TEXT SECTION
Happy Valentine’s Day! Fiona Kenshole wants to be your Valentine. Her love letter to you: this fantastic interview!
Fiona Kenshole loves the midwifery of being an agent, from getting your debut published to doing the movie deal. At Transatlantic, they like to sell your book to publishers all over the world, so Fiona works with co-agents in 28 countries, selling worldwide rights. Before becoming an agent, she was a publisher in the UK where she worked with best-selling names including Michael Bond (Paddington Bear), P.L Travers (Mary Poppins) and the Laureate Michael Morpurgo. She was also the British editor for authors including Beverley Cleary, Lois Lowry, Richard Peck, Bruce Coville, Gary Paulsen and Cynthia Voigt, and was nominated for “Editor of the Year” at the British Book Awards. She was also the Vice President at Laika Inc. when their first three films were all Oscar nominated: The Boxtrolls, Coraline, and Paranorman. And she will be bringing all this experience and insight into kid lit and storytelling when she appears as a faculty member at this year’s SCBWI Los Angeles Writers Day, taking place on March 3rd.
Sarah Parker-Lee: How has working as an editor, filmmaker, and publisher influenced your approach as an agent, both on the client side and on the selling side?
FIONA KENSHOLE: The opportunity to work on so many different sides of the storytelling process just increases my respect for writers. It really is an extraordinary gift, to be able to create people and worlds that can feel more real than our everyday lives. My job, whether as an editor, a film executive or as an agent, is to help that writer in their creative process so that the story they tell is the best it can be. I’m often the first person that a story is entrusted to. I can see the places where the writer is too close to a story to see what is missing, for example, and as a professional with many years’ experience, I offer gentle, supportive practical criticism. I spent several hours this week reviewing a new manuscript I am really excited about, by one of my clients, and she came back to say, “All of the structural weakness of the book that you identified are ones that I already knew were there”.
That made me feel good: I am doing my job right!
As for the selling side, without being immodest, I am a brilliant story pitcher! It’s the result of my years of pitching to tough executives [at] Hollywood studios who don’t move a muscle. I went out with a pitch for a debut last month and got 20 requests to read from editors within a day!
SPL: Should writers be concerned about whether or not their book will make a great movie when they’re writing it? If the ultimate goal is to make a movie, do you need to write the book first?

ACTIONS TO TAKE
(A) Render this sentence from the Fiona Kenshole interview in French: "It really is an extraordinary gift, to be able to create people and worlds that can feel more real than our everyday lives."
(B) From the Fiona Kenshole interview, pull out word for word the passage that opens with the words containing "That made me" and closes with "the book first?".
Use only the interview with Fiona Kenshole to complete this work.

AVAILABLE DATA
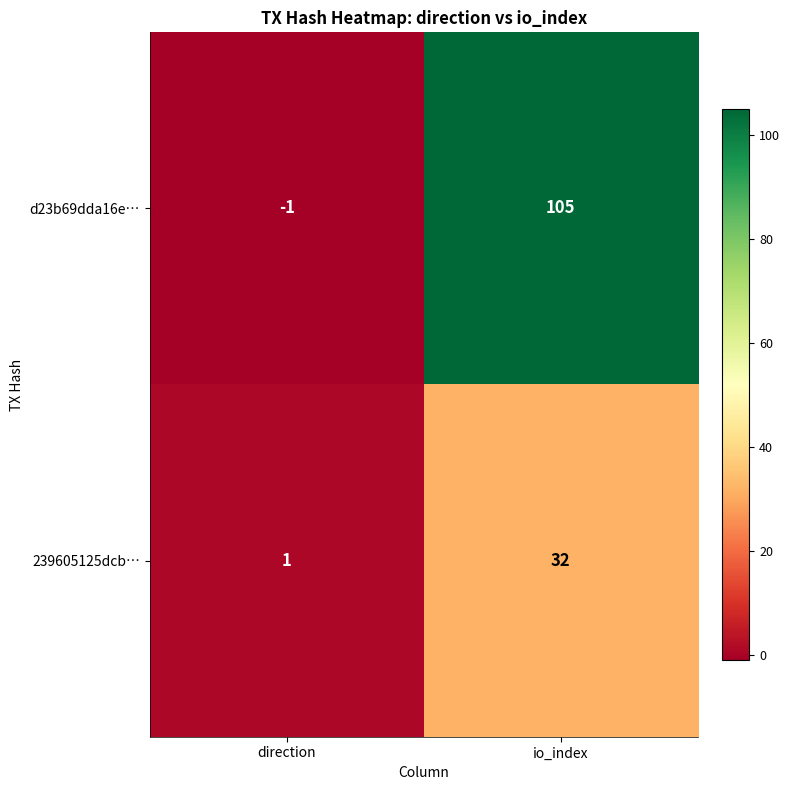

True or false: 239605125dcb… has a value of 14 at io_index.

False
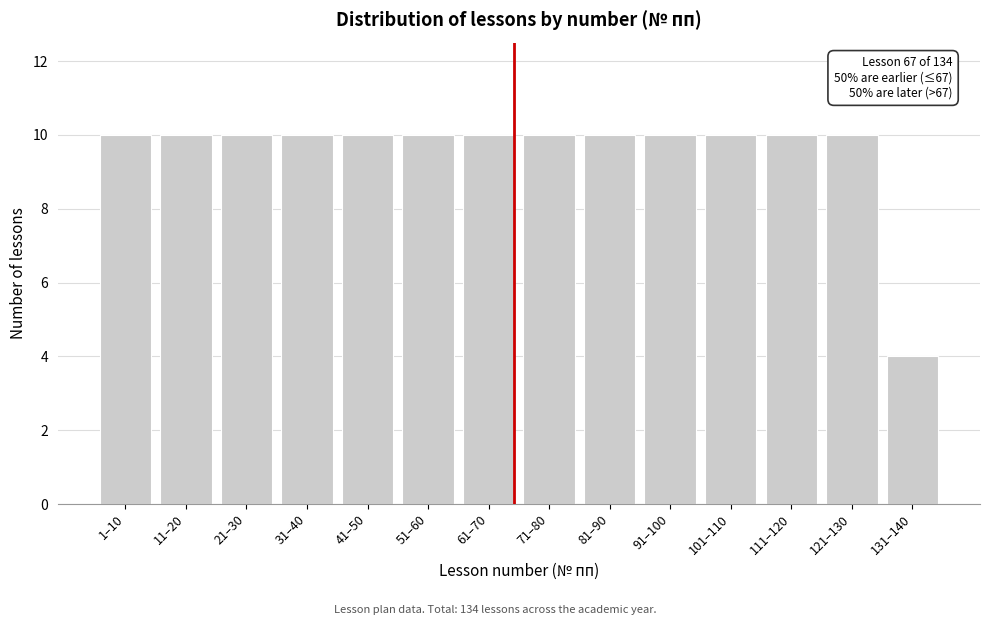

Reading right to left, extract all data points from this chart.

131–140=4	121–130=10	111–120=10	101–110=10	91–100=10	81–90=10	71–80=10	61–70=10	51–60=10	41–50=10	31–40=10	21–30=10	11–20=10	1–10=10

SOLUTIONS BY TASK
(A) C'est vraiment un don extraordinaire que de pouvoir créer des personnes et des mondes qui peuvent sembler plus réels que notre vie de tous les jours.

(B)
That made me feel good: I am doing my job right!
As for the selling side, without being immodest, I am a brilliant story pitcher! It’s the result of my years of pitching to tough executives [at] Hollywood studios who don’t move a muscle. I went out with a pitch for a debut last month and got 20 requests to read from editors within a day!
SPL: Should writers be concerned about whether or not their book will make a great movie when they’re writing it? If the ultimate goal is to make a movie, do you need to write the book first?